Start of Text under study

Add a search index - Remote Matching Service - 23.1 - 23.1 - Brainware - external - Brainware/Remote-Matching-Service/23.1/Remote-Matching-Service-User-Guide/About-search-indexes/Add-a-search-index - 2024-02-05

Remote Matching Service User Guide

Platform
Brainware
Product
Remote Matching Service
Release
23.1
License

To add a new search index, complete the following steps.

  1. On the navigation pane, expand Search Indexes.
  2. Right-click and click Add.
  3. Do any of the following.
    • Select CSV File if your data is saved in a text file that contains a list of data values separated by a particular character.

    • Select Database, if your data is located in a database.

    For information on specific fields, refer to the table below. After you have provided all mandatory information, RMS tries to read the first rows of the file based on the current configuration (for CSV File) or tries to select the first rows from the database based on the current configuration (for Database) and displays a confirmation message.

    Note: After specifying the CSV file in the Source File text field, if you get an error message that reads “The record source definition is invalid.”, you need to validate the path of the CSV file.
    Field Description
    Index Name Type a unique name for the index.
    Note:

    This field is applicable for both CSV File and Database options.

End of Text under study

» What to work on
1. Return the passage of the search index guide from "To add a new" down to "a particular character.", word for word.
2. In the records, please substitute "labeled" for "printed" in everything from the line containing "2023-10-01: median 145.390, box" down to the line containing "Reading left to right, read", both lines included, and give those lines back otherwise unchanged, leaving out the pictures.

Start of Records for processing

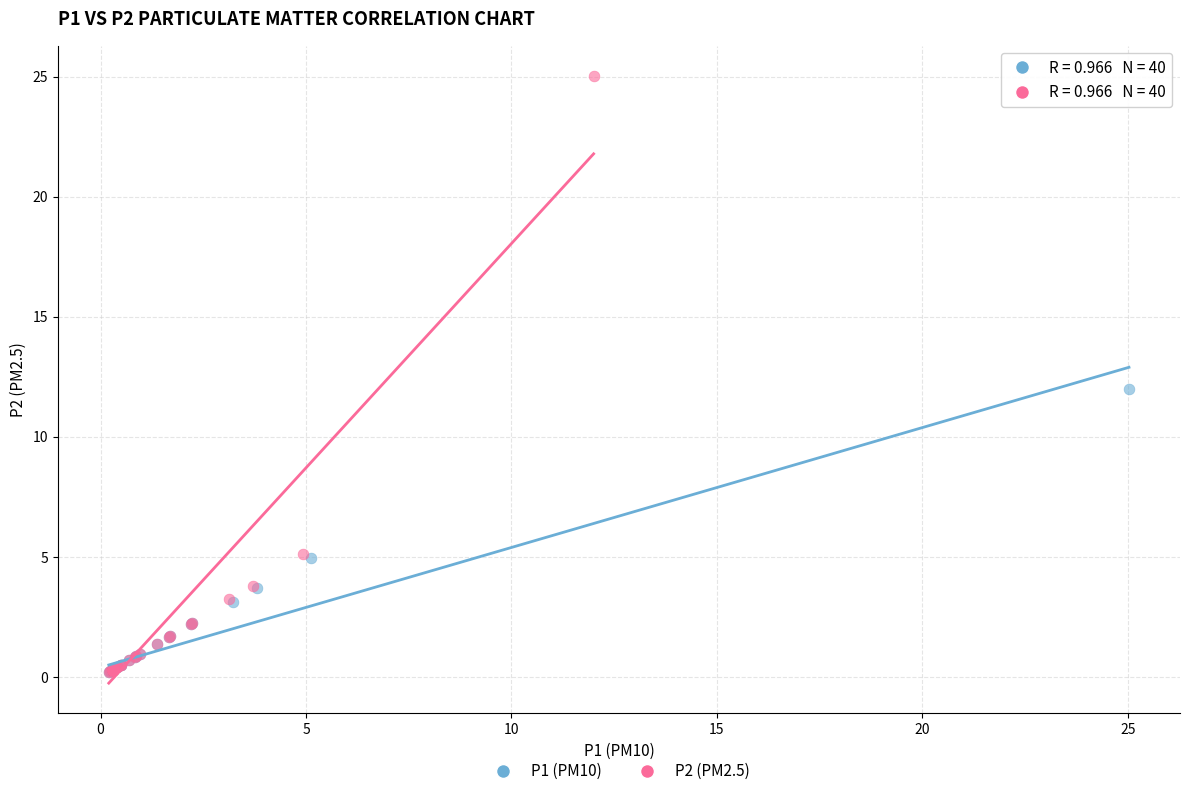

Which series contains the highest Y value?

P2 (PM2.5)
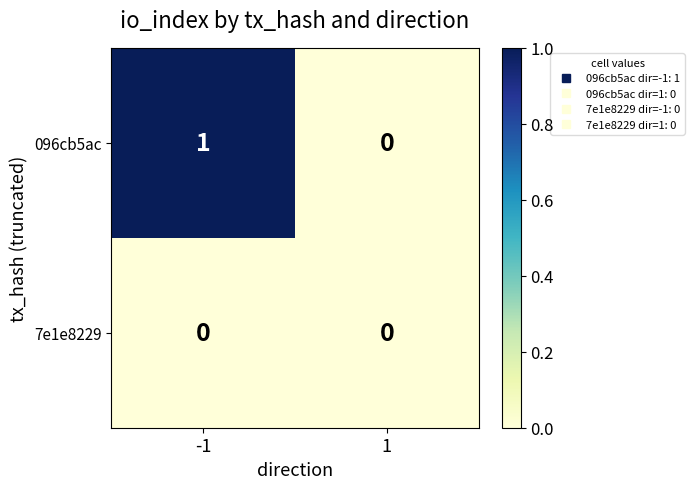

Rank the series by their average value, from highest to lowest.

096cb5ac, 7e1e8229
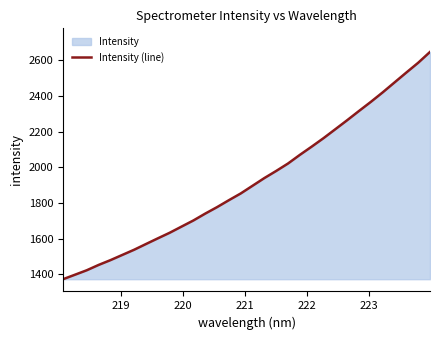

How many values are below 1897?

16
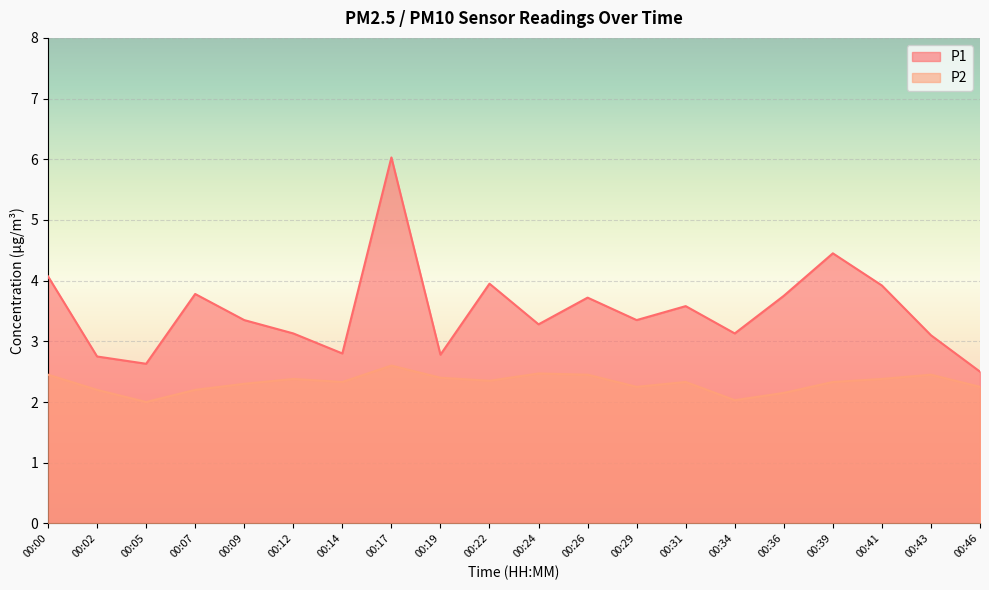

What is the total value across all series at 00:12?

5.5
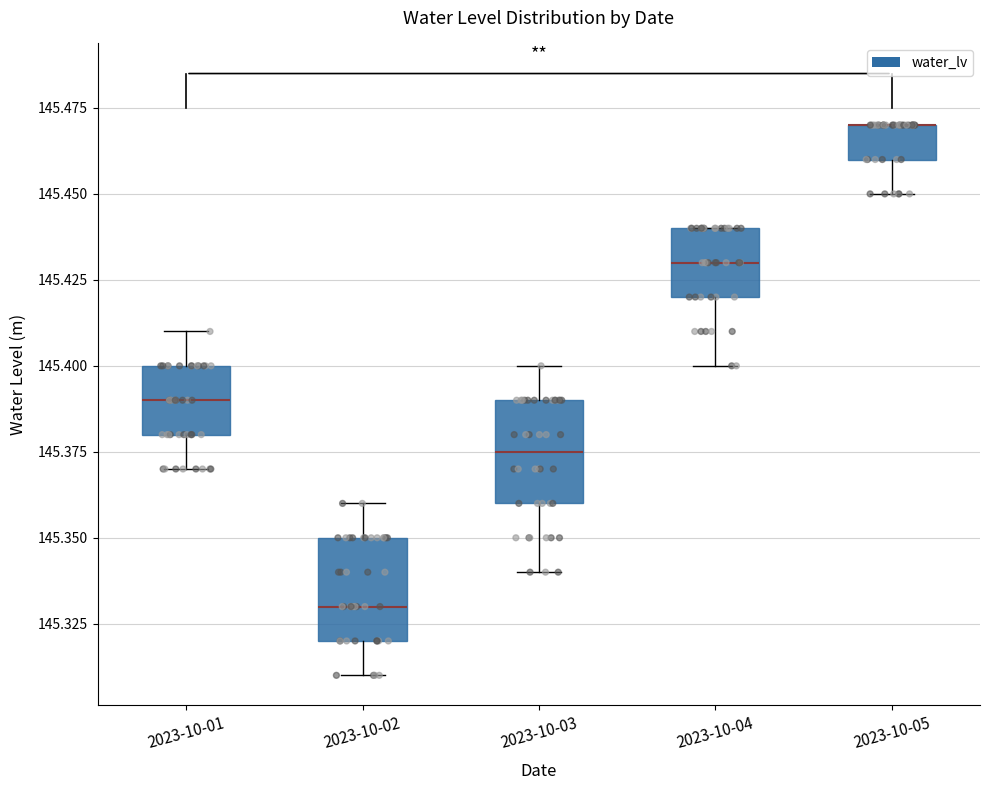

Reading left to right, transcribe this box plot: for each box, give where its median line is, the range the box spans, and where its two whiskers end, as read against the y-axis. The values are not printed on the chart, so give them approximately, as read against the axis.

2023-10-01: median 145.390, box 145.380 to 145.400, whiskers 145.370 to 145.410
2023-10-02: median 145.330, box 145.320 to 145.350, whiskers 145.310 to 145.360
2023-10-03: median 145.375, box 145.360 to 145.390, whiskers 145.340 to 145.400
2023-10-04: median 145.430, box 145.420 to 145.440, whiskers 145.400 to 145.440
2023-10-05: median 145.470 (drawn on the box's upper edge), box 145.460 to 145.470, whiskers 145.450 to 145.470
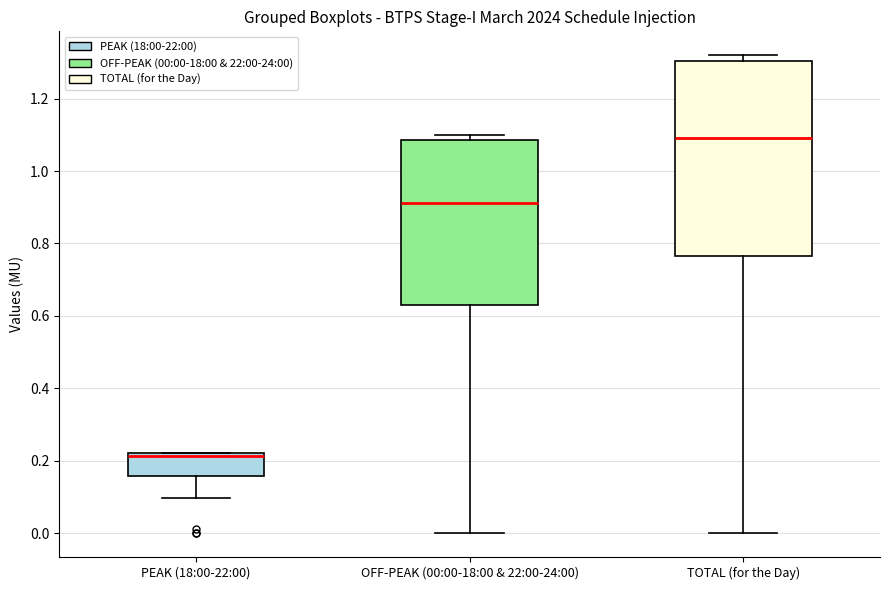

Reading left to right, read every box against the y-axis: the position of its median line, the range the box covers, and the ends of its whiskers. The values are not printed on the chart, so give them approximately, as read against the axis.

PEAK (18:00-22:00): median 0.22 (just below the box's upper edge), box 0.16 to 0.22, whiskers 0.10 to 0.22
OFF-PEAK (00:00-18:00 & 22:00-24:00): median 0.92, box 0.62 to 1.08, whiskers 0.00 to 1.10
TOTAL (for the Day): median 1.10, box 0.76 to 1.30, whiskers 0.00 to 1.32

End of Records for processing

» Responses in order
1.
To add a new search index, complete the following steps.

  1. On the navigation pane, expand Search Indexes.
  2. Right-click and click Add.
  3. Do any of the following.
    • Select CSV File if your data is saved in a text file that contains a list of data values separated by a particular character.

2.
2023-10-01: median 145.390, box 145.380 to 145.400, whiskers 145.370 to 145.410
2023-10-02: median 145.330, box 145.320 to 145.350, whiskers 145.310 to 145.360
2023-10-03: median 145.375, box 145.360 to 145.390, whiskers 145.340 to 145.400
2023-10-04: median 145.430, box 145.420 to 145.440, whiskers 145.400 to 145.440
2023-10-05: median 145.470 (drawn on the box's upper edge), box 145.460 to 145.470, whiskers 145.450 to 145.470

Reading left to right, read every box against the y-axis: the position of its median line, the range the box covers, and the ends of its whiskers. The values are not labeled on the chart, so give them approximately, as read against the axis.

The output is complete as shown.